Podem correr riscos, mas isso é diferente. Às vezes, corremos riscos porque isso oferece algo, muda a nossa vida. Mas mude agora, não em futuro, não daqui a vinte anos talvez, mude agora. Para mim, isso é construir um mundo novo. Não se trata apenas de dizer “não”. A vida muda na maneira como começamos a nos relacionar diferente com outras pessoas e a descobrir coisas sobre nós mesmos. Porque mudamos, fazendo relações diferentes mudamos. E eu acredito que a vida é tão triste para a maioria das pessoas no mundo que não irão acrescentar outra tristeza, preferem morrer à noite assistindo televisão, em vez de ir a uma reunião onde tudo seja dor ou aborrecimento.
O que a partir do feminismo estamos nomeando como política do desejo seria um pouco a antítese dessa militância triste...

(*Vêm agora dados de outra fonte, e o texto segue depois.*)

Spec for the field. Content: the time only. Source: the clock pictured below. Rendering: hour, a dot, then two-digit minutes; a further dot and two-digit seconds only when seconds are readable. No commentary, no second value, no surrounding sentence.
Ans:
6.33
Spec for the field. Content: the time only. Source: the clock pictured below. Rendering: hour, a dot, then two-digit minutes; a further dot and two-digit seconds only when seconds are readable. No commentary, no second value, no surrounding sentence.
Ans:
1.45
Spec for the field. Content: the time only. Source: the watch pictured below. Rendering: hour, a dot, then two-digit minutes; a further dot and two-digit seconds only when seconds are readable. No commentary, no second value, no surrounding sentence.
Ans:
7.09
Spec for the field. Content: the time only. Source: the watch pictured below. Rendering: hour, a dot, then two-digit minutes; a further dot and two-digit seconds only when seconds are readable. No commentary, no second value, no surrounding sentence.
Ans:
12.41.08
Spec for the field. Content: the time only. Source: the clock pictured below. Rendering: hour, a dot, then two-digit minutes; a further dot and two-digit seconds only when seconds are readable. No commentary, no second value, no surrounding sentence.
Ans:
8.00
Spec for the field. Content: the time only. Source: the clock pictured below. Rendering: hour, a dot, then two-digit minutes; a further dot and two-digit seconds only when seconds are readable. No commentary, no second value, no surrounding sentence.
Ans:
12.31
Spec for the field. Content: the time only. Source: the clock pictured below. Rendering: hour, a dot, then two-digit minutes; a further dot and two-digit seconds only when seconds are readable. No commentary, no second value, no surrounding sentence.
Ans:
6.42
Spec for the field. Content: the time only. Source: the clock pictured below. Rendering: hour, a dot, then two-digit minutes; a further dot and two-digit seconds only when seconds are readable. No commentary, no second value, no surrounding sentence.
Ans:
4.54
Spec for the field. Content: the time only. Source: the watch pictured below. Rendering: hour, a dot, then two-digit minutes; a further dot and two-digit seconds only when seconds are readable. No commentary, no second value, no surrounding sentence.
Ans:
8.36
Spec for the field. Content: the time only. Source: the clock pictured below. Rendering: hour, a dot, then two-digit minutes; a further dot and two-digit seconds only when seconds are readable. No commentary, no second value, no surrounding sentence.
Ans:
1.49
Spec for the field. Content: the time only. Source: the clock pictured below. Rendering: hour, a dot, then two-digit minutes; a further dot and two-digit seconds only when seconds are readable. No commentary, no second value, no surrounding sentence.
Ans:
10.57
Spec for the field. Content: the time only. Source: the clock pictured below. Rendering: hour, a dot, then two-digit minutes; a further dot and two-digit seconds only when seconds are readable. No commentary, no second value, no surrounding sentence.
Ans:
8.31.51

Exatamente. É a criatividade, a criatividade da militância. E isto eu experimentei profundamente porque me lembro da diferença que vi, em poucos anos, quando as mulheres deixaram os movimentos com homens, os movimentos mistos. As mulheres mudaram assim (faz o gesto com as mãos). Começaram a falar, cantar, criar, desenhar. Foi como uma explosão de criatividade incrível! Antes faziam todo o trabalho doméstico das organizações. Realizaram muitos trabalhos domésticos nos movimentos com os homens! E, finalmente, foi muito diferente, tornou-se um prazer.